Oh, and test gear. The most important piece of test gear by far, is a multimeter. I have a 20 year-old analog multimeter from Radio Shack, which used to be my main meter. Nowadays, I mainly use it for the times when I’m peaking circuits, when being able to see a needle move on a scale makes it easier to adjust a control for a peak or a null. My main meter now is a cheap manual DMM, an Extech MN35. It was a gift from my friend Antoinette last Christmas. IIRC, they are about $25 –
Most folk seem to prefer auto-ranging DMM’s. My preference is for a manual, as I like the manual control. Whether you are using a manual or an auto-ranging DMM, you should have an idea of roughly what kind of voltage you expect to find at a particular point before poking the test prods anywhere near it. Knowing what voltage (or current, or resistance) ball-park you are in, it is no trouble, in my opinion, to switch the meter to the appropriate range. That may be just be my justification for the fact that I’m rather stuck in my ways, and just happen to prefer manual meters. It’s convenient that they are cheaper too 🙂 With a DMM like this as your sole piece of test gear, you can build an awful lot of stuff. There are cheaper DMM’s out there, but the really cheap ones have low build quality and poor accuracy, in my experience. I do also have an old Tek 465 oscilloscope which a local ham very generously gave me. Combined with a signal generator, you can do all sorts of fun things with a ‘scope, such as injecting a signal into an amp stage, and seeing what it looks like when it comes out (as well as calculating the gain of the stage). I recently used it to measure the output of a 5mW QRPp transmitter, by measuring the peak to peak voltage across a 50 ohm resistor. At such low output powers, RF probes aren’t accurate, and a ‘scope is a good way to go.

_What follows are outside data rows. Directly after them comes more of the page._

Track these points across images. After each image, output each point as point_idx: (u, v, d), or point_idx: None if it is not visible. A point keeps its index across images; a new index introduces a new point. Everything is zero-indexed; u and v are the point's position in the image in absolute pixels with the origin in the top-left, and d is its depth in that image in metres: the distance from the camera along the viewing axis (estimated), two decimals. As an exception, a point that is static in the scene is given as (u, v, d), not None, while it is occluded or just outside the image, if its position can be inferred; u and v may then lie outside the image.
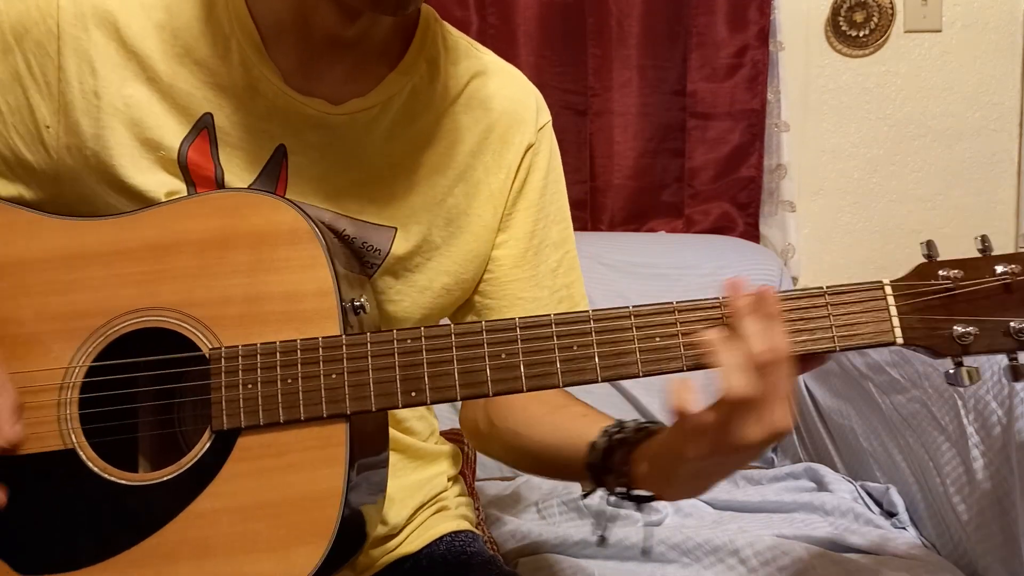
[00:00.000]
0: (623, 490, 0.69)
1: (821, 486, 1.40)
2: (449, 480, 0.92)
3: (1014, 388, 1.05)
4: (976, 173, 2.11)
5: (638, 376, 0.62)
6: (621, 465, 0.68)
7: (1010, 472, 1.03)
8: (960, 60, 2.08)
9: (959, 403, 1.15)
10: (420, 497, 0.86)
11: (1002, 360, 0.62)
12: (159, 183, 0.71)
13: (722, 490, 1.44)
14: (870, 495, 1.35)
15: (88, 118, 0.70)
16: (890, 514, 1.30)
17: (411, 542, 0.85)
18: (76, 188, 0.72)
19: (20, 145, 0.71)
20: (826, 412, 1.57)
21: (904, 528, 1.25)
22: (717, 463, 0.62)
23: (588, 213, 2.03)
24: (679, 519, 1.29)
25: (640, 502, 0.69)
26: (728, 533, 1.14)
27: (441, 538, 0.86)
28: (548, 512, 1.33)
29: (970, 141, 2.10)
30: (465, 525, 0.90)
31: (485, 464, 1.56)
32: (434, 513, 0.88)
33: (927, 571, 1.06)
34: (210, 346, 0.63)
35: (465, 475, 1.03)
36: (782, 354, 0.58)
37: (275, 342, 0.63)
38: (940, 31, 2.06)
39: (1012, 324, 0.61)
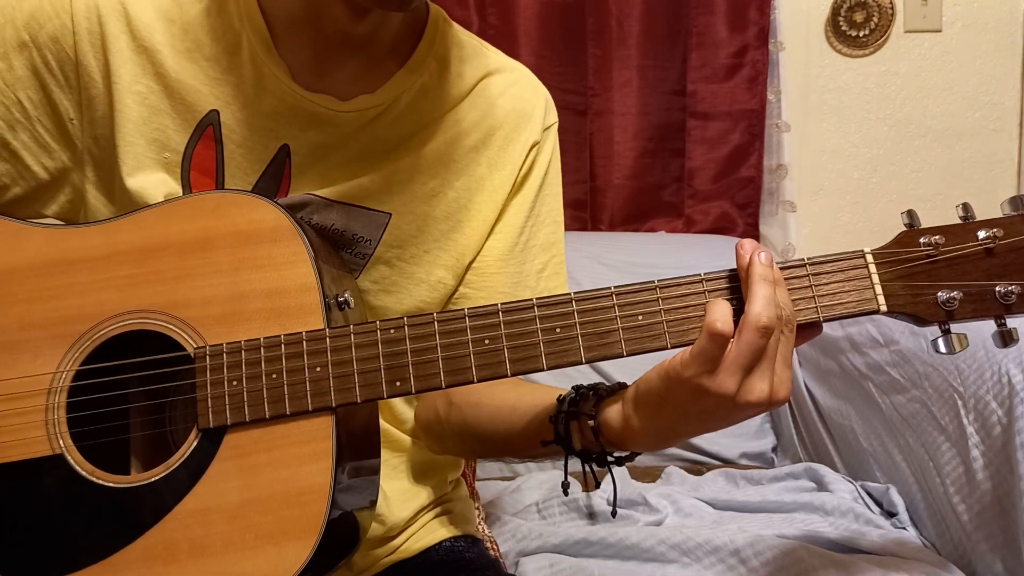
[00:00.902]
0: (590, 442, 0.67)
1: (821, 486, 1.39)
2: (451, 483, 0.91)
3: (1014, 388, 1.05)
4: (976, 173, 2.10)
5: (622, 355, 0.62)
6: (590, 410, 0.67)
7: (1010, 472, 1.03)
8: (960, 60, 2.07)
9: (959, 403, 1.15)
10: (421, 499, 0.86)
11: (1002, 359, 0.62)
12: (159, 182, 0.71)
13: (722, 490, 1.44)
14: (870, 495, 1.35)
15: (109, 111, 0.71)
16: (890, 514, 1.30)
17: (411, 545, 0.84)
18: (89, 183, 0.72)
19: (47, 136, 0.72)
20: (826, 412, 1.57)
21: (904, 528, 1.25)
22: (706, 410, 0.60)
23: (588, 213, 2.03)
24: (679, 519, 1.29)
25: (605, 459, 0.68)
26: (728, 533, 1.14)
27: (441, 543, 0.86)
28: (548, 512, 1.33)
29: (970, 141, 2.10)
30: (467, 530, 0.89)
31: (485, 464, 1.56)
32: (436, 517, 0.87)
33: (927, 571, 1.06)
34: (195, 345, 0.63)
35: (465, 475, 1.02)
36: (792, 316, 0.59)
37: (259, 338, 0.63)
38: (940, 31, 2.06)
39: (998, 288, 0.60)
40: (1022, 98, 2.08)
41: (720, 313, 0.58)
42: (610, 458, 0.68)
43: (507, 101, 0.81)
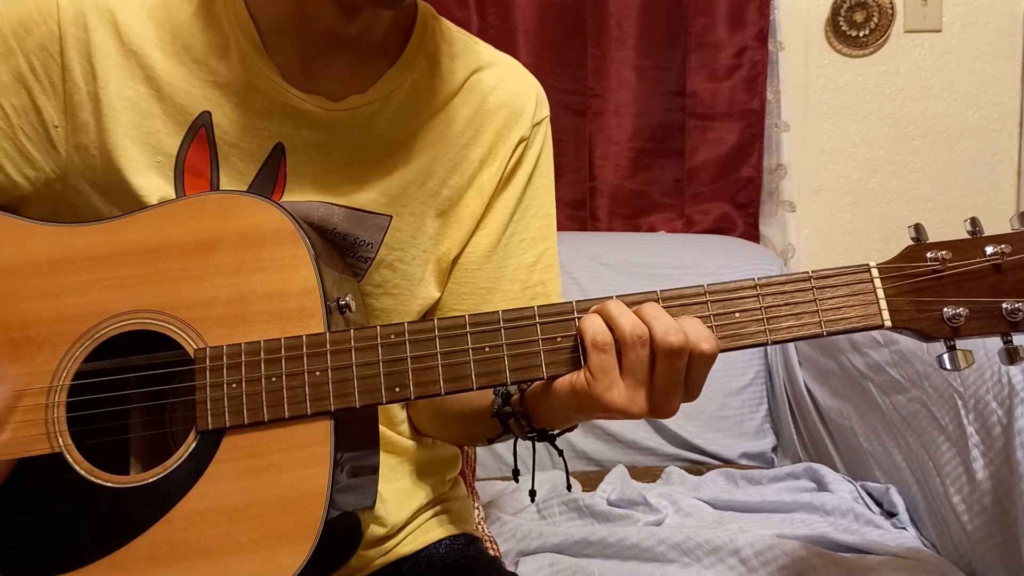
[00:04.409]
0: (525, 425, 0.72)
1: (821, 486, 1.40)
2: (449, 482, 0.91)
3: (1014, 388, 1.05)
4: (976, 173, 2.10)
5: None
6: (517, 405, 0.72)
7: (1010, 472, 1.03)
8: (960, 60, 2.07)
9: (959, 403, 1.15)
10: (419, 500, 0.86)
11: (1004, 362, 0.62)
12: (154, 187, 0.71)
13: (722, 490, 1.44)
14: (870, 495, 1.35)
15: (93, 119, 0.70)
16: (890, 514, 1.30)
17: (408, 543, 0.84)
18: (73, 191, 0.72)
19: (29, 145, 0.71)
20: (826, 412, 1.57)
21: (904, 528, 1.25)
22: (586, 405, 0.63)
23: (588, 213, 2.03)
24: (679, 519, 1.29)
25: (543, 437, 0.74)
26: (728, 533, 1.14)
27: (440, 541, 0.86)
28: (548, 512, 1.33)
29: (970, 141, 2.09)
30: (465, 529, 0.89)
31: (485, 464, 1.57)
32: (434, 516, 0.87)
33: (927, 571, 1.06)
34: (195, 347, 0.63)
35: (465, 475, 1.02)
36: (645, 337, 0.60)
37: (259, 341, 0.63)
38: (940, 31, 2.06)
39: (1004, 305, 0.60)
40: (1022, 98, 2.08)
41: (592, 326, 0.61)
42: (546, 432, 0.73)
43: (498, 96, 0.81)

My DMM doesn’t measure capacitance, so this capacitance meter does a great job. I often check values of components before installing them into a circuit, as a double-check to ensure I didn’t misread the value printed on the part. I got this one for a little under $15 from Sparkfun. It measures capacitances from just a few pF up to many uF’s –
There are some really useful cheap pieces of test gear on eBay. I plan to ask for a little frequency counter, and maybe also an ESR meter for Christmas.
Anyway, the purpose of this post was to show you the tools I use for my home-brewing activities and hopefully, to demonstrate that you don’t need a lot of expensive ones to build a lot of cool things. However, if you have the interest and can afford it, feel free to get yourself lots of cool test gear!
Those are the basics, I think. I cannot think of any more right now. If you have any questions, feel free to ask them in the comments section and I’ll do my best to answer.